Use Spark actions with a custom Python executable
Spark 2 supports both PySpark and JavaSpark applications. Learn how to use a custom Python executable in a given Spark action.
In case of PySpark, in Spark 2, you can designate a custom Python executable for your
Spark application by utilizing the spark.pyspark.python
Spark conf
argument. For more details, see Spark 2.4 documentation. Consequently,
if you include the spark.pyspark.python
Spark conf argument in your
Oozie Spark action, the Python executable you specify is used when executing the Spark
action through Oozie.
To simplify the usage of a customized Python executable with Oozie's Spark action,
you can use the oozie.service.SparkConfigurationService.spark.pyspark.python
property. This property functions similarly to Spark's spark.pyspark.python
conf
argument, allowing you to specify a custom Python executable.

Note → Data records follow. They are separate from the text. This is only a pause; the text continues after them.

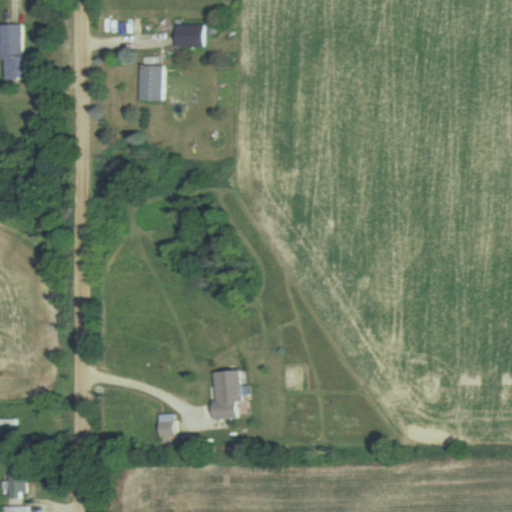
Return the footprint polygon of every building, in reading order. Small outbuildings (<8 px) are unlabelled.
[(28,17),(9,18),(10,49),(29,48),(28,17)] [(209,39),(208,17),(181,17),(181,39),(209,39)] [(168,58),(146,58),(147,92),(169,91),(168,58)] [(219,413),(240,413),(239,393),(245,393),(244,364),(217,365),(219,413)] [(175,407),(164,406),(163,426),(175,427),(175,407)]
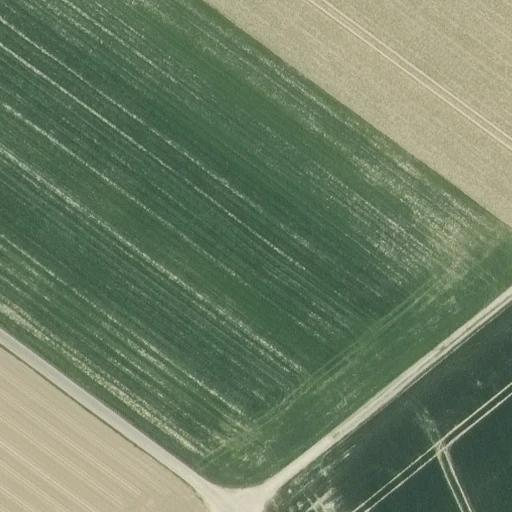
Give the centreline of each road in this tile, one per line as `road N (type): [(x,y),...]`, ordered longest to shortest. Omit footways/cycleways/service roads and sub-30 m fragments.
road 1 (track): [(253,511),(511,300)]
road 2 (track): [(0,329),(236,511)]
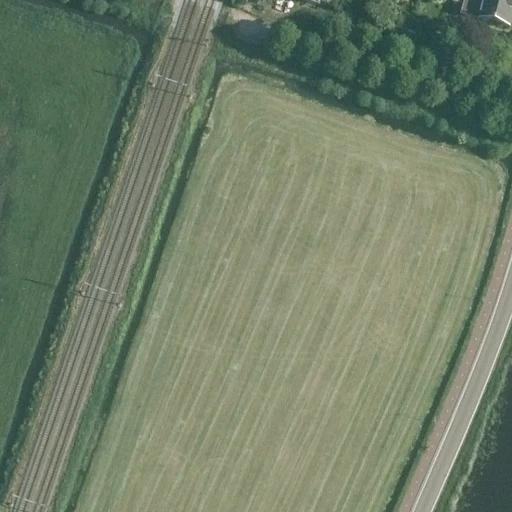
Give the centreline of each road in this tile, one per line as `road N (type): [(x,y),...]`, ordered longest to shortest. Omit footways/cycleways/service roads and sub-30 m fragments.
road 1 (track): [(511,117),(228,10)]
road 2 (tertiary): [(426,511),(511,292)]
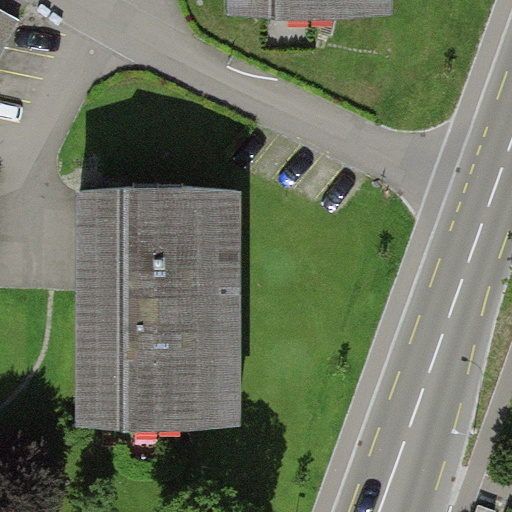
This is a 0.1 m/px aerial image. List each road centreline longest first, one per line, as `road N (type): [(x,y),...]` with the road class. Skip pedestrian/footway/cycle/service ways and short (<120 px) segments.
road 1 (residential): [(82,0),(491,205)]
road 2 (tertiary): [(383,511),(491,205)]
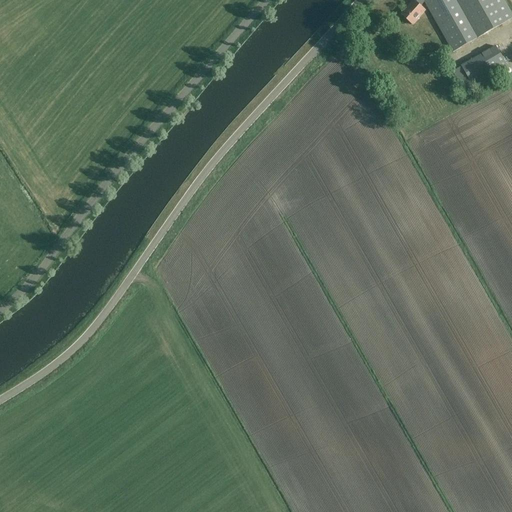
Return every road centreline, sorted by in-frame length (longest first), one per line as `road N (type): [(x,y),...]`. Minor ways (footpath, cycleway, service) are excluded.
road 1 (unclassified): [(0,399),(77,345),(222,146),(357,0)]
road 2 (unclassified): [(0,305),(274,0)]
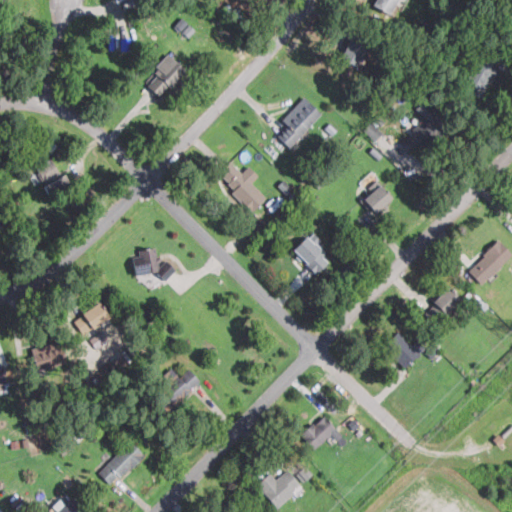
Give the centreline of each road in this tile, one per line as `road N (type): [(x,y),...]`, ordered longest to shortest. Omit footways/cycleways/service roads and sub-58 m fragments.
road 1 (residential): [(422,456),(106,136),(43,105),(0,110)]
road 2 (residential): [(168,511),(511,147)]
road 3 (residential): [(316,0),(152,183),(76,254),(0,299)]
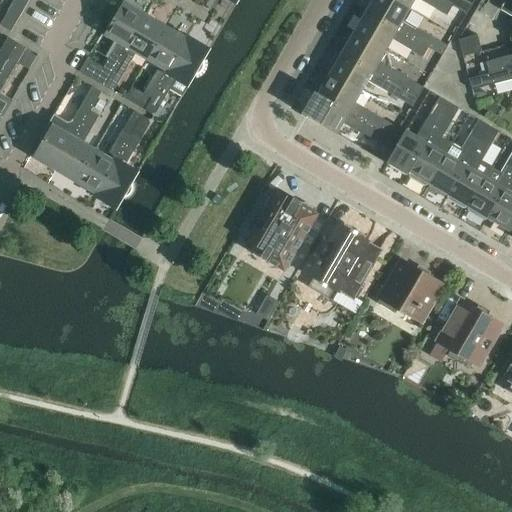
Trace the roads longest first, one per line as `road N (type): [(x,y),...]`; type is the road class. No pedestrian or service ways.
road 1 (residential): [(511,280),(251,125),(323,0)]
road 2 (residential): [(10,170),(67,71),(54,41),(78,0)]
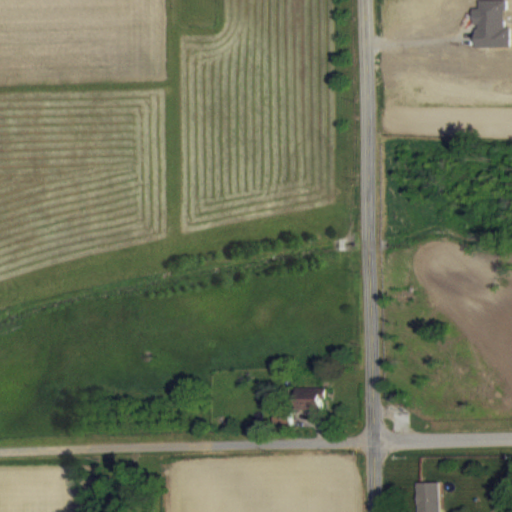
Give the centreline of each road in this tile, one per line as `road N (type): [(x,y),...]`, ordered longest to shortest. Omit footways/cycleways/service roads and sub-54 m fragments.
road 1 (residential): [(0,448),(511,437)]
road 2 (residential): [(364,0),(372,440)]
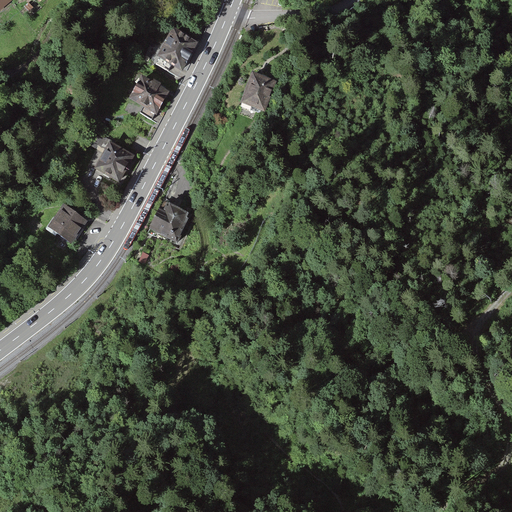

Oozie then passes this executable
to the underlying Spark application executed through Oozie.
You can specify the
oozie.service.SparkConfigurationService.spark.pyspark.python
property in
different ways.
Setting Spark actions with a custom Python executable globally
-
Navigate to Oozie's configuration page in Cloudera Manager.
-
Search for
Oozie Server Advanced Configuration Snippet (Safety Valve) for oozie-site.xml
. -
Add a new property named
oozie.service.SparkConfigurationService.spark.pyspark.python
. -
Specify its value to point to your custom Python executable.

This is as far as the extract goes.